Lent For Everyone Reading Plan
The reading plan continues for the week after Easter. The reading for Wednesday after Easter is Matthew 2:1-12. (If you want to listen, scroll to the bottom of that page for the audio links.)
Tom Wright goes back to pick up a few of the sections he skipped in Matthew in order to show how God’s people should view the world after the resurrection.
“We begin with that wonderful story about the three wise men. Here, Matthew is saying, Jesus was already mysteriously revealed as ‘Lord of the world’ — even though the present Jewish ruler, the sad and bad old king Herod, had no interest in such things except to kill enough people (in this case, little babies) to make sure nobody would upset his own shaky grip on power. Wise men from the East: we are not told here that they were ‘kings’, though later legend has seen them as such.
“Certainly Matthew intends them as representatives of the ‘many who will come from east and west’ to share the ancient Jewish dream of God’s kingdom, and all because of Jesus (see 8.11). By the same token, he is seeing Herod as typical of those ‘sons of the kingdom’ who will, at the same time, miss out on the promise. As John the Baptist would say in the next chapter, God can raise up ‘children of Abraham’ from these stones (3.9).
“The story of the three wise men, then, can be seen in the light of Easter as a great encouragement to the little church as it sets off on its mission to the wider world: the wider world has already heard about him and begun to come looking for him! . . .”

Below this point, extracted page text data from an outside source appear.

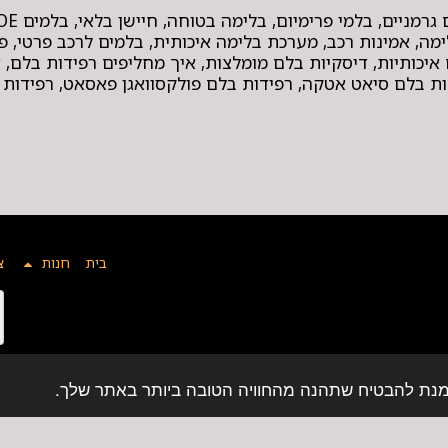
מה, אמינות רכב, מערכת בלימה איכותית, בלמים לרכב פרטי, פ
איכותיות, דיסקיות בלם מומלצות, איך מחליפים רפידות בלם, 
ת בלם סיאט אטקה, רפידות בלם פולקסוואגן פאסאט, רפידות ב
בית
חנות
צ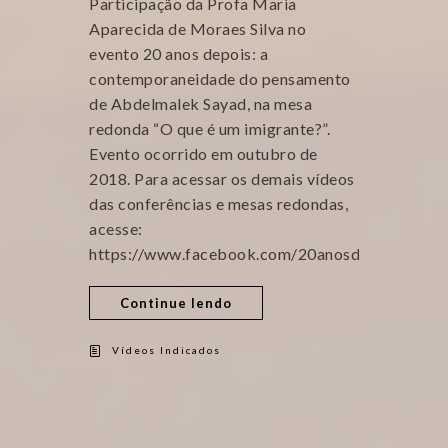
Participação da Profa Maria
Aparecida de Moraes Silva no
evento 20 anos depois: a
contemporaneidade do pensamento
de Abdelmalek Sayad, na mesa
redonda “O que é um imigrante?”.
Evento ocorrido em outubro de
2018. Para acessar os demais vídeos
das conferências e mesas redondas,
acesse:
https://www.facebook.com/20anosdepois/
Continue lendo
Vídeos Indicados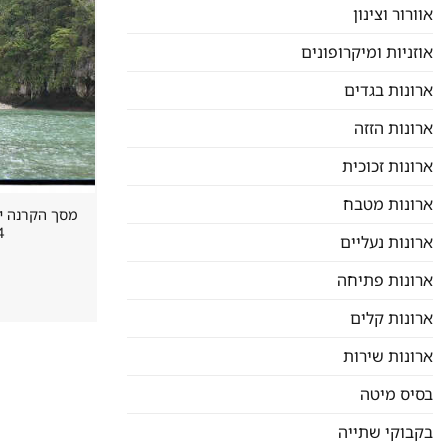
אוורור וצינון
אוזניות ומיקרופונים
ארונות בגדים
ארונות הזזה
ארונות זכוכית
ארונות מטבח
124
ארונות נעליים
ארונות פתיחה
ארונות קלים
ארונות שירות
בסיס מיטה
בקבוקי שתייה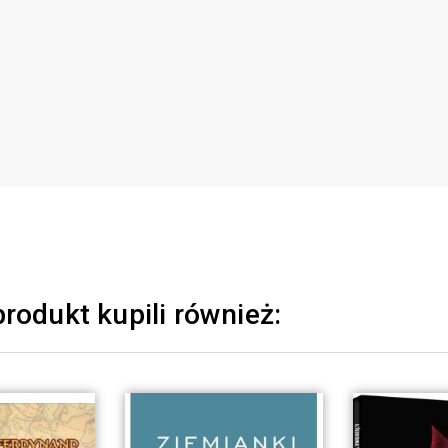
produkt kupili również: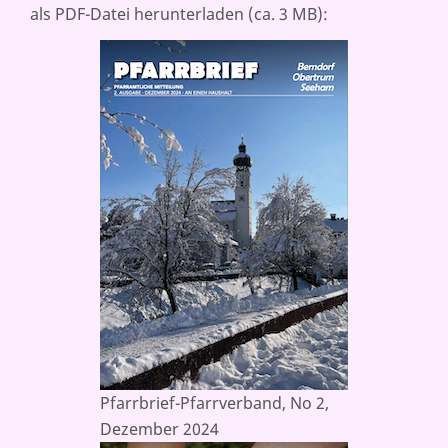
als PDF-Datei herunterladen (ca. 3 MB):
Pfarrbrief-Pfarrverband, No 2,
Dezember 2024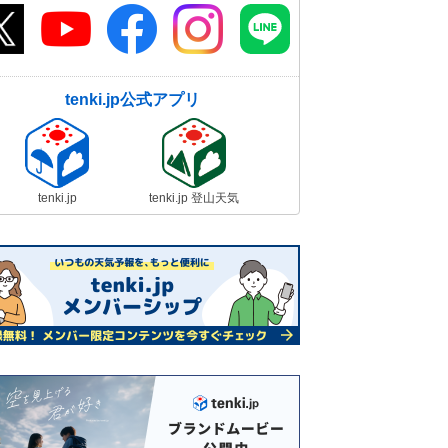
tenki.jp公式アプリ
tenki.jp
tenki.jp 登山天気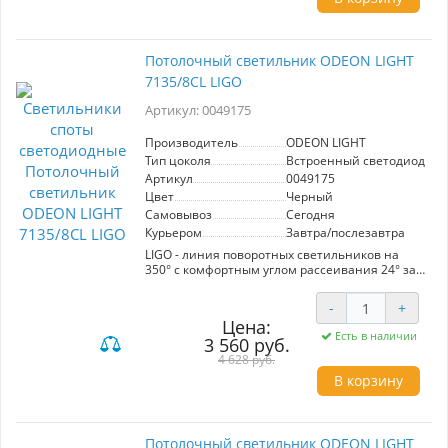
Потолочный светильник ODEON LIGHT
7135/8CL LIGO
Артикул: 0049175
Производитель
ODEON LIGHT
Тип цоколя
Встроенный светодиод (LE
Артикул
0049175
Цвет
Черный
Самовывоз
Сегодня
Курьером
Завтра/послезавтра
LIGO - линия поворотных светильников на
350° с комфортным углом рассеивания 24° за
счет акрилового. В линии используется Led
модуль от известного бренда Bridgelux, 3
-
+
цвета корпуса: брашированный бронзовый,
Цена:
черный и белый. CRI > 90.
Есть в наличии
3 560 руб.
4 628 руб.
В корзину
Потолочный светильник ODEON LIGHT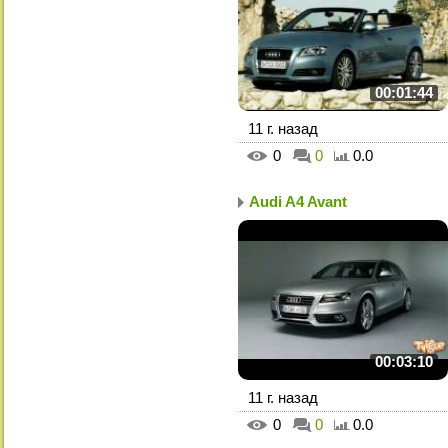
00:01:44
11 г. назад
0
0
0.0
Audi A4 Avant
00:03:10
11 г. назад
0
0
0.0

“The wisdom of the East, including the stargazing which was such a major part of ancient learning, had brought the wise men to the point where they were ready to travel to the land of the Jews to find the new king. But they needed help to find the right spot. Help was at hand in the form of the Jewish scriptures. They and they alone provided the clue to Bethlehem. Without them, the wise men had simply ended up at the wrong address — a dangerous place to be, as anyone in Herod’s court could have told them. But, with great irony, the chief priests and scribes who have told the travelers where to find the royal child have no interest in going themselves to see whether it’s true.”
“TODAY: Risen Lord, give us a vision of the whole world coming to worship at your feet, and enable us to play a part in bringing that to reality.”